Meno burocrazia e più efficienza per i professionisti: Con il provvedimento prot. n. 321918 del 7 agosto 2025 l’Agenzia delle Entrate ha annunciato l’avvio della tanto attesa “delega unica“. Un’importante semplificazione che, a partire dall’8 dicembre 2025, permetterà agli intermediari di gestire con un solo mandato sia i servizi telematici dell’Agenzia delle Entrate che quelli dell’Agenzia delle Entrate-Riscossione.
La novità, attesa da tempo e inserita nel decreto “Adempimenti” (Dlgs n. 1/2024), segna un passo decisivo verso la digitalizzazione e la razionalizzazione dei servizi fiscali. Dalla data di attivazione, tutte le procedure di attivazione, rinnovo e revoca delle deleghe dovranno avvenire esclusivamente tramite le nuove modalità telematiche previste dal provvedimento del 2 ottobre 2024.
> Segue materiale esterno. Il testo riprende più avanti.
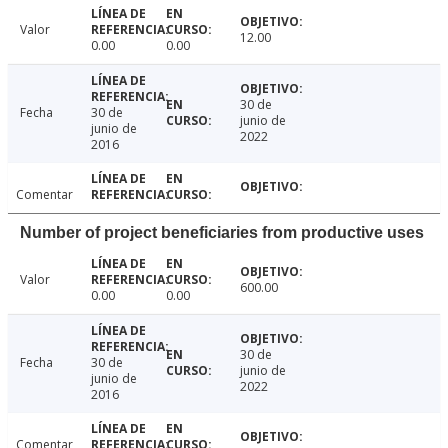
Valor
12.00
0.00
0.00
30 de
Fecha
30 de
junio de
junio de
2022
2016
Comentar
Number of project beneficiaries from productive uses
Valor
600.00
0.00
0.00
30 de
Fecha
30 de
junio de
junio de
2022
2016
Comentar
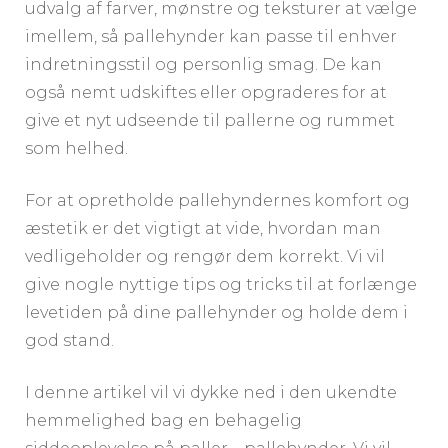
udvalg af farver, mønstre og teksturer at vælge
imellem, så pallehynder kan passe til enhver
indretningsstil og personlig smag. De kan
også nemt udskiftes eller opgraderes for at
give et nyt udseende til pallerne og rummet
som helhed.
For at opretholde pallehyndernes komfort og
æstetik er det vigtigt at vide, hvordan man
vedligeholder og rengør dem korrekt. Vi vil
give nogle nyttige tips og tricks til at forlænge
levetiden på dine pallehynder og holde dem i
god stand.
I denne artikel vil vi dykke ned i den ukendte
hemmelighed bag en behagelig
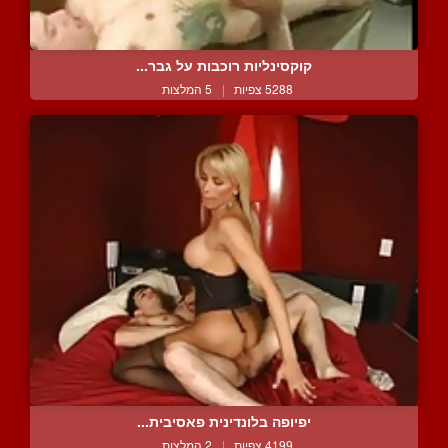
קוקסינליות רוכבות על גבר...
5288 צפיות
|
5 המלצות
יפיופה בלונדינית פאסיבית...
4199 צפיות
|
2 המלצות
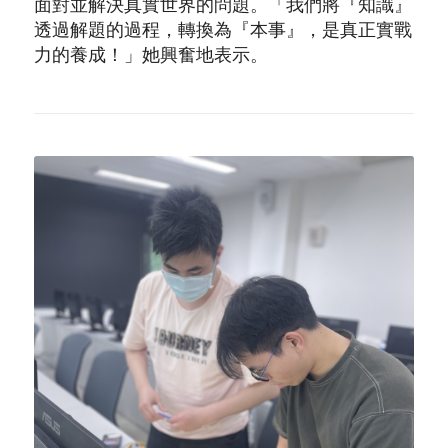
面對並解決真實世界的問題。「我們將『知識』
透過解題的過程，轉換為『本事』，是真正實戰
力的養成！」她興奮地表示。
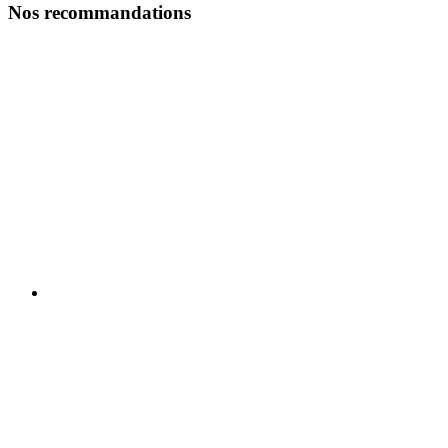
Nos recommandations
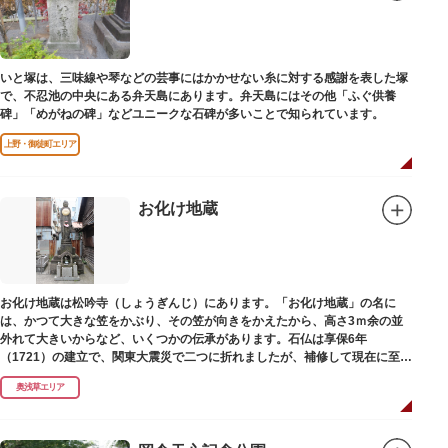
いと塚は、三味線や琴などの芸事にはかかせない糸に対する感謝を表した塚
で、不忍池の中央にある弁天島にあります。弁天島にはその他「ふぐ供養
碑」「めがねの碑」などユニークな石碑が多いことで知られています。
上野・御徒町エリア
お化け地蔵
お化け地蔵は松吟寺（しょうぎんじ）にあります。「お化け地蔵」の名に
は、かつて大きな笠をかぶり、その笠が向きをかえたから、高さ3ｍ余の並
外れて大きいからなど、いくつかの伝承があります。石仏は享保6年
（1721）の建立で、関東大震災で二つに折れましたが、補修して現在に至っ
ています。常夜灯は、寛政2年（1790）に建てられました。
奥浅草エリア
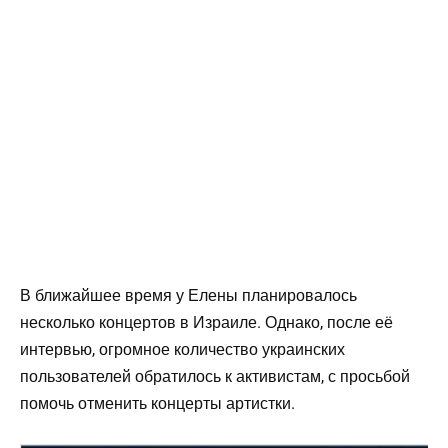
В ближайшее время у Елены планировалось
несколько концертов в Израиле. Однако, после её
интервью, огромное количество украинских
пользователей обратилось к активистам, с просьбой
помочь отменить концерты артистки.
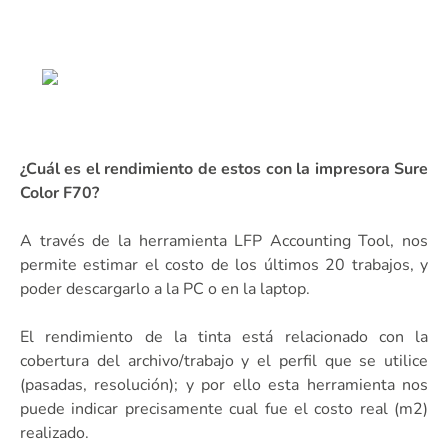
¿Cuál es el rendimiento de estos con la impresora Sure
Color F70?
A través de la herramienta LFP Accounting Tool, nos
permite estimar el costo de los últimos 20 trabajos, y
poder descargarlo a la PC o en la laptop.
El rendimiento de la tinta está relacionado con la
cobertura del archivo/trabajo y el perfil que se utilice
(pasadas, resolución); y por ello esta herramienta nos
puede indicar precisamente cual fue el costo real (m2)
realizado.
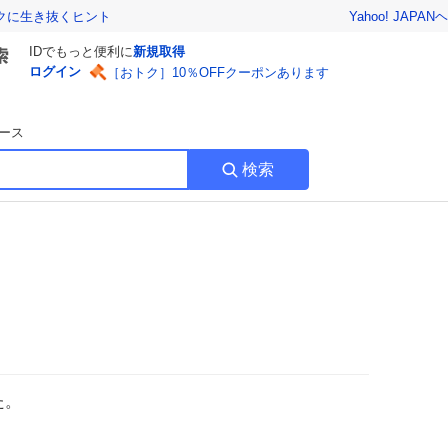
Yahoo! JAPAN
ヘ
トクに生き抜くヒント
IDでもっと便利に
新規取得
ログイン
［おトク］10％OFFクーポンあります
ース
検索
た。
Per permettere l’aggiornamento dei sistemi, è previsto un fermo tecnico nei giorni 6 e 7 dicembre 2025. Fino al 5 dicembre, gli intermediari avranno l’ultima possibilità di rinnovare le deleghe in scadenza utilizzando le procedure attuali, una sorta di “salvagente” per chi non riuscisse ad adeguarsi in tempo.
Ma l’Agenzia non si è fermata qui. Per garantire una transizione il più fluida possibile, è stata prevista una deroga cruciale per gli studi che non dispongono ancora della delega per il “cassetto fiscale”. Fino al 30 aprile 2026, questi professionisti potranno trasmettere un elenco dei contribuenti che li hanno delegati. Una misura pragmatica che garantirà l’accesso massivo ai dati essenziali per l’applicazione degli Indici sintetici di affidabilità fiscale (Isa) e per il nuovo Concordato preventivo biennale (Cpb) 2025-2026.
L’operazione, confermata dal provvedimento dell’8 agosto 2025, è accompagnata dalla pubblicazione delle nuove specifiche tecniche, indispensabili per consentire agli operatori di adeguare i propri software alle regole del nuovo sistema. La “delega unica” si presenta quindi come una vera svolta per l’attività dei professionisti, destinata a semplificare in maniera strutturale il rapporto con il Fisco.